_DIRECTIVE_:
Copy the lines below character for character, leaving out every picture marker.

Collected data:
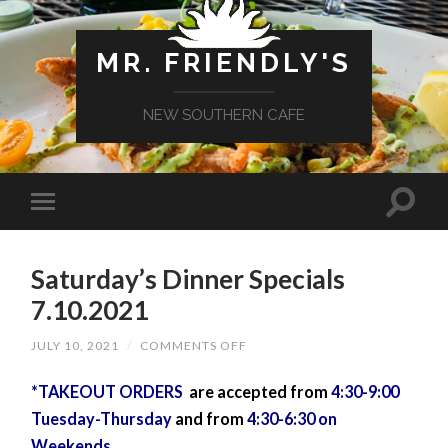
MR. FRIENDLY'S
NEW SOUTHERN CAFE
Saturday’s Dinner Specials
7.10.2021
ON
JULY 10, 2021
/
COMMENTS OFF
SATURDAY’S
DINNER
*TAKEOUT ORDERS
are accepted from
SPECIALS
4:30-9:00
7.10.2021
Tuesday-Thursday
and from
4:30-6:30 on
Weekends.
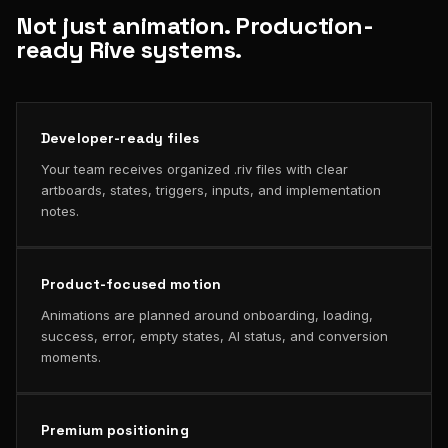
Not just animation. Production-
ready Rive systems.
Developer-ready files
Your team receives organized .riv files with clear
artboards, states, triggers, inputs, and implementation
notes.
Product-focused motion
Animations are planned around onboarding, loading,
success, error, empty states, AI status, and conversion
moments.
Premium positioning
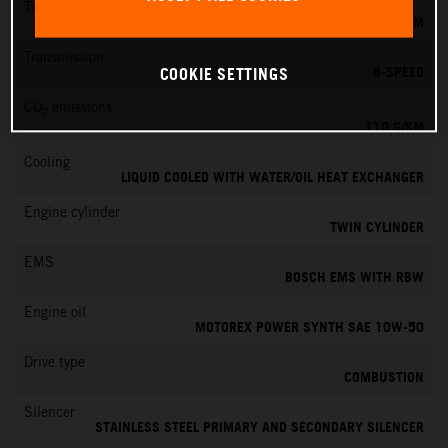
Torque
103 NM
Transmission
6-SPEED
COOKIE SETTINGS
CO
emissions
2
110 G/KM
Cooling
LIQUID COOLED WITH WATER/OIL HEAT EXCHANGER
Engine cylinder
TWIN CYLINDER
EMS
BOSCH EMS WITH RBW
Engine oil
MOTOREX POWER SYNTH SAE 10W-50
Drive type
COMBUSTION
Silencer
STAINLESS STEEL PRIMARY AND SECONDARY SILENCER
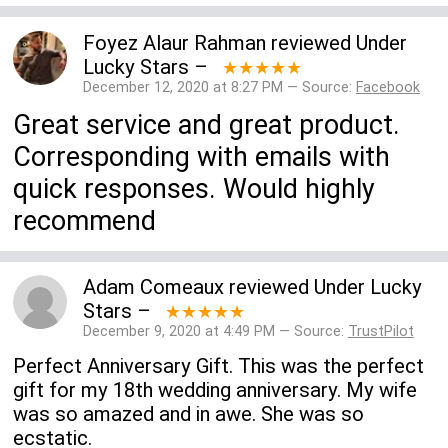
Foyez Alaur Rahman
reviewed
Under
Lucky Stars
–
★★★★★
December 12, 2020 at 8:27 PM — Source:
Facebook
Great service and great product.
Corresponding with emails with
quick responses. Would highly
recommend
Adam Comeaux
reviewed
Under Lucky
Stars
–
★★★★★
December 9, 2020 at 4:49 PM — Source:
TrustPilot
Perfect Anniversary Gift. This was the perfect
gift for my 18th wedding anniversary. My wife
was so amazed and in awe. She was so
ecstatic.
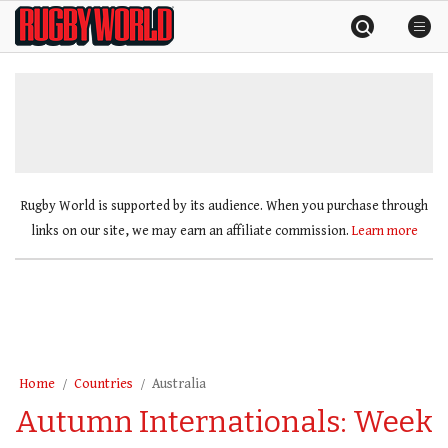
Skip
Rugby
to
World
content
»
Rugby World is supported by its audience. When you purchase through
links on our site, we may earn an affiliate commission.
Learn more
Home
Countries
Australia
Autumn Internationals: Week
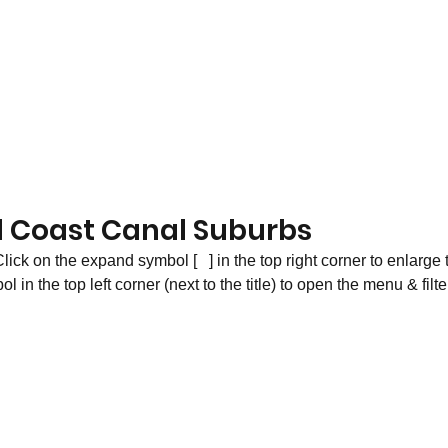
d Coast Canal Suburbs
lick on the expand symbol [   ] in the top right corner to enlarge 
in the top left corner (next to the title) to open the menu & filte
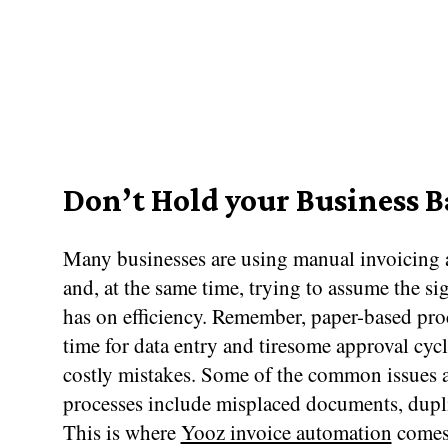
Don’t Hold your Business 
Many businesses are using manual invoicing a
and, at the same time, trying to assume the sig
has on efficiency. Remember, paper-based proc
time for data entry and tiresome approval cycl
costly mistakes. Some of the common issues 
processes include misplaced documents, dupli
This is where
Yooz invoice automation
comes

_OUTPUT OF THE TASK_:
MR. FRIENDLY'S
NEW SOUTHERN CAFE
Saturday’s Dinner Specials
7.10.2021
ON
JULY 10, 2021
/
COMMENTS OFF
SATURDAY’S
DINNER
*TAKEOUT ORDERS
are accepted from
SPECIALS
4:30-9:00
7.10.2021
Tuesday-Thursday
and from
4:30-6:30 on
Weekends.
Not just animation. Production-
ready Rive systems.
Developer-ready files
Your team receives organized .riv files with clear
artboards, states, triggers, inputs, and implementation
notes.
Product-focused motion
Animations are planned around onboarding, loading,
success, error, empty states, AI status, and conversion
moments.
Premium positioning
Torque
103 NM
Transmission
6-SPEED
COOKIE SETTINGS
CO
emissions
2
110 G/KM
Cooling
LIQUID COOLED WITH WATER/OIL HEAT EXCHANGER
Engine cylinder
TWIN CYLINDER
EMS
BOSCH EMS WITH RBW
Engine oil
MOTOREX POWER SYNTH SAE 10W-50
Drive type
COMBUSTION
Silencer
STAINLESS STEEL PRIMARY AND SECONDARY SILENCER
Foyez Alaur Rahman
reviewed
Under
Lucky Stars
–
★★★★★
December 12, 2020 at 8:27 PM — Source:
Facebook
Great service and great product.
Corresponding with emails with
quick responses. Would highly
recommend
Adam Comeaux
reviewed
Under Lucky
Stars
–
★★★★★
December 9, 2020 at 4:49 PM — Source:
TrustPilot
Perfect Anniversary Gift. This was the perfect
gift for my 18th wedding anniversary. My wife
was so amazed and in awe. She was so
ecstatic.
Skip
Rugby
to
World
content
»
Rugby World is supported by its audience. When you purchase through
links on our site, we may earn an affiliate commission.
Learn more
Home
Countries
Australia
Autumn Internationals: Week
d Coast Canal Suburbs
lick on the expand symbol [   ] in the top right corner to enlarge 
in the top left corner (next to the title) to open the menu & filte
Don’t Hold your Business 
Many businesses are using manual invoicing a
and, at the same time, trying to assume the sig
has on efficiency. Remember, paper-based proc
time for data entry and tiresome approval cycl
costly mistakes. Some of the common issues 
processes include misplaced documents, dupli
This is where
Yooz invoice automation
comes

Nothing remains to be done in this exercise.